Greg Gutfield’s photo
That is why I rarely leave this country or my home. As you know, I once went to Jersey and was detained by the governor for 25 women without mustaches. This is really terrible.
But I realized that if I were to go anywhere around the world, I would be seen as stealing. Honestly, I deserve the entire college team. So, like Spirit Airlines, this trade can pose a threat to everyone who travels, according to the State Department. It’s a great joke. But even so, it seems difficult to leave two Americans languishing in Moscow’s prisons. So what will you do? I think the time has come.
Announcer: How do you complete a deal for a war criminal when your brain is made of spaghetti?
He is a death dealer and Greiner plays in the WNBA. We went to WNBA fans for comment.
It’s not fair, I really enjoy the WNBA game because it’s basketball without all that annoying dunking. So is this the most unequal deal since colonists bought New York for some seashells? They take back an arms dealer with vital information that Putin can use. And we have an American who knows how to dodge. But do we need that? We already have Joe Biden. Don’t clap just yet, and besides, do we really need another six-foot woman to spend her night playing with orange balls? I told you not to clap, that was disgusting, awful, people are making me sick.
But Greiner is American, as is Whalen, a former Marine, and shouldn’t we try to take them out? But it is not that easy. Victor sent weapons to many West African conflicts. He is a friend of some very scary people, like Gaddafi and Hezbollah, and when it comes to terrorism, he is “the best player in the league”. But then there’s that sarcastic voice in my head that says, Aren’t we all playing one game of one?
The whole point of catching a Russian criminal is that in the event that Russia extorts an American citizen, two people can arm the civilians.
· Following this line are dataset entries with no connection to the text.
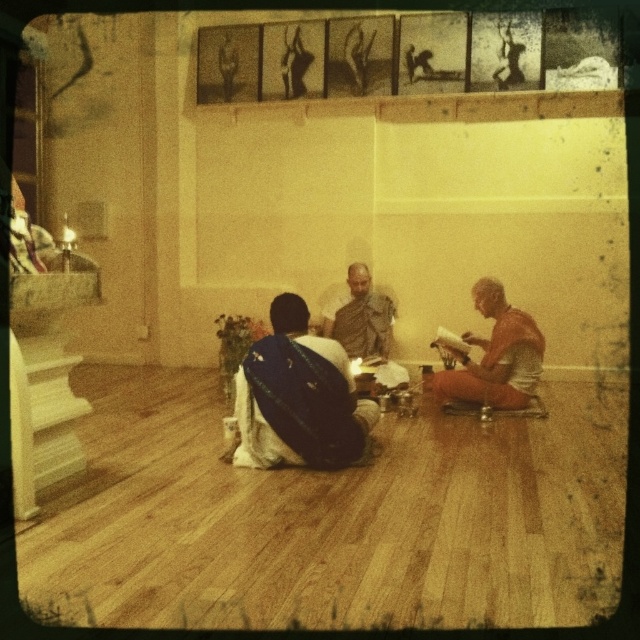
Question: Can you confirm if blue silk saree at center is thinner than orange cotton cloth at right?

Choices:
 (A) no
 (B) yes

Answer: (A)

Question: Is blue silk saree at center above orange cotton cloth at right?

Choices:
 (A) no
 (B) yes

Answer: (A)

Question: Which object is the closest to the blue silk saree at center?

Choices:
 (A) orange cotton cloth at right
 (B) matte brown robe at center

Answer: (A)

Question: Is blue silk saree at center above orange cotton cloth at right?

Choices:
 (A) yes
 (B) no

Answer: (B)

Question: Among these points, which one is farthest from the camera?

Choices:
 (A) (276, 368)
 (B) (444, 378)
 (C) (356, 275)

Answer: (C)

Question: Which of these objects is positioned farthest from the blue silk saree at center?

Choices:
 (A) matte brown robe at center
 (B) orange cotton cloth at right

Answer: (A)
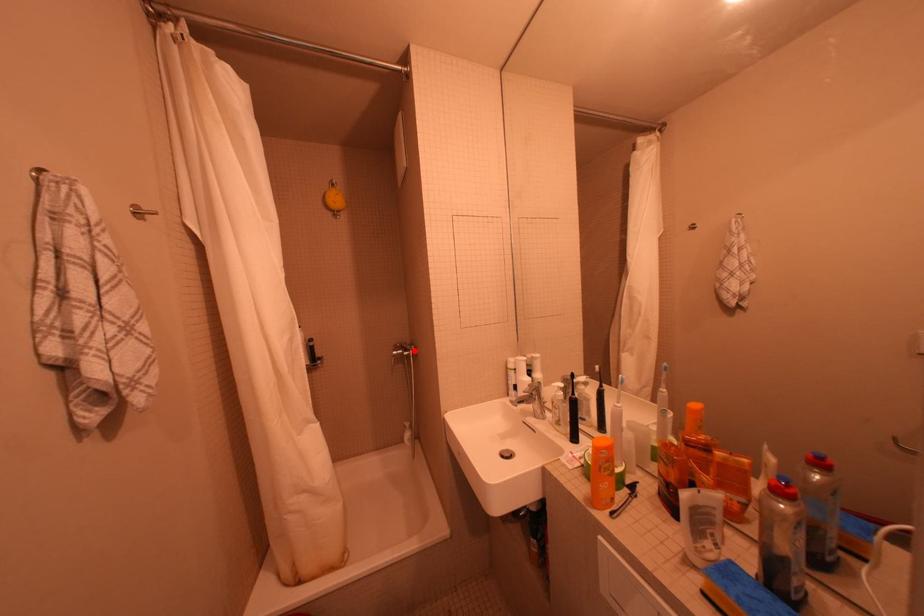
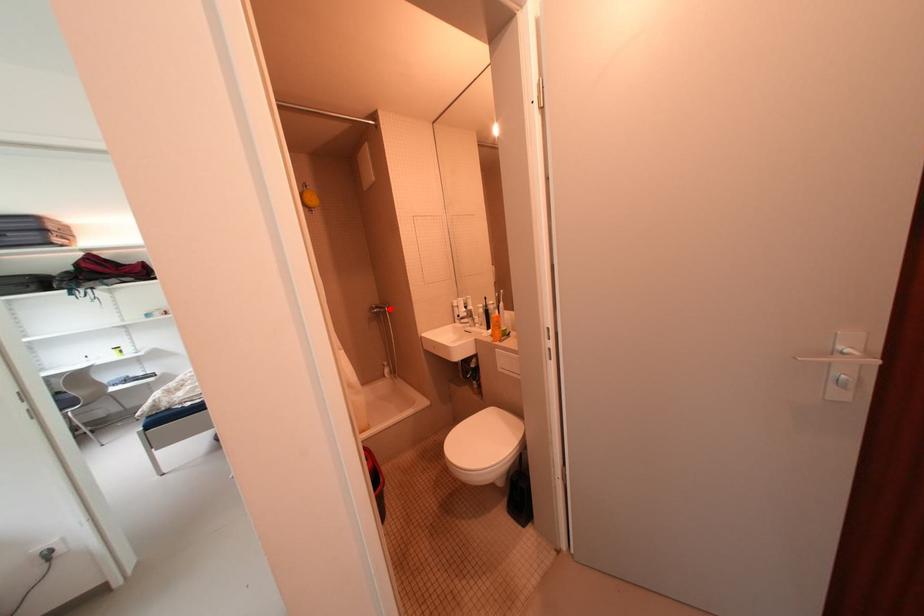
I am providing you with two images of the same scene from different viewpoints. A red point is marked on the first image and another point is marked on the second image. Do the highlighted points in image1 and image2 indicate the same real-world spot?

Yes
When we catch a person from another country, he becomes not just a guest, he becomes a valuable currency unlike the dollar. So don’t think of them as prisons. Think of them as banks and then get creative, you don’t have to be prisoners. What if we make more deals where we threaten to send Americans we don’t want to foreign countries that don’t want them either? Like what if we gave them the cast”the view“And you did not hear the end of the deal, and in return we got this really talented Russian.
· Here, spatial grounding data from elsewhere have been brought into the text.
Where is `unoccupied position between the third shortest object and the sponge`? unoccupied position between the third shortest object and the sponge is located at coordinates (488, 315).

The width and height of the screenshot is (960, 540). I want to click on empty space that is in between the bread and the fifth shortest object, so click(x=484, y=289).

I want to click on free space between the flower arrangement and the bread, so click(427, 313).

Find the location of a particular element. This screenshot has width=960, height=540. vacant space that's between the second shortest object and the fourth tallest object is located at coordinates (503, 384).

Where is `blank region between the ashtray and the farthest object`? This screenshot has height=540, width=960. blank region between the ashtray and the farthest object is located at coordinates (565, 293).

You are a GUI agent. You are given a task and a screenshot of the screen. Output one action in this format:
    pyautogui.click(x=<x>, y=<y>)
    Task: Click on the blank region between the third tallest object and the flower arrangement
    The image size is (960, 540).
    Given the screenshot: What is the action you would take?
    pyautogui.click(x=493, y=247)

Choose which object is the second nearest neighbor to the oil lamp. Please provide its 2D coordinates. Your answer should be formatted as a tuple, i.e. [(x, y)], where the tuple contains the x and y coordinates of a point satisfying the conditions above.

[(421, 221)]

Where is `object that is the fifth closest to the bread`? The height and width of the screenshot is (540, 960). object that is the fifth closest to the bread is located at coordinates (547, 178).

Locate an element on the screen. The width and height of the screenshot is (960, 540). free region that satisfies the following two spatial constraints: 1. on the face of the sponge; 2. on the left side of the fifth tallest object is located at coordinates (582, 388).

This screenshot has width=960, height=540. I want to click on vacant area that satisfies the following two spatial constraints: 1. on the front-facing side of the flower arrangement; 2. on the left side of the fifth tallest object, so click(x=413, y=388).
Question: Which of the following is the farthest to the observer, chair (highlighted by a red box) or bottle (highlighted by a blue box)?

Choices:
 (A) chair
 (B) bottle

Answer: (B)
Oh. I haven’t seen a tongue move that fast since Superman sent out his Christmas cards. Yes, do you think it would be disgusting? But it’s a joke about stamp licking, I think. But think about the possibilities.
We can swap Michael Avenatti, Jussie Smollett, Joey Reed, Morning Joe, CNN’s full prime-time lineupEvery actor named Ryan, I hate them. Here are a few things we can even donate for free, you know, like the guy who honeymooned in Russia. In fact, we can do our part to support Russian communism by sending all these people. But in all seriousness. Oh. No need to applaud. But in all seriousness, the people who go to great lengths to catch the Death Merchant must be a scam. Perhaps they risked their lives. But maybe if the trade was done, they would get the credit and get the thanks, because nobody ever thinks of them when people finally come home.
The bottom line is that Americans should help Americans. Even if I said bad things about my country in the past, it doesn’t matter. And I hope that if I get arrested in a country, my boss will do the same for me. Although I doubt Biden would set me free. Which is why we have to give him up before I go on my European vacation. So when a number of law enforcement officials handcuffed and gagged me, it was because I paid them.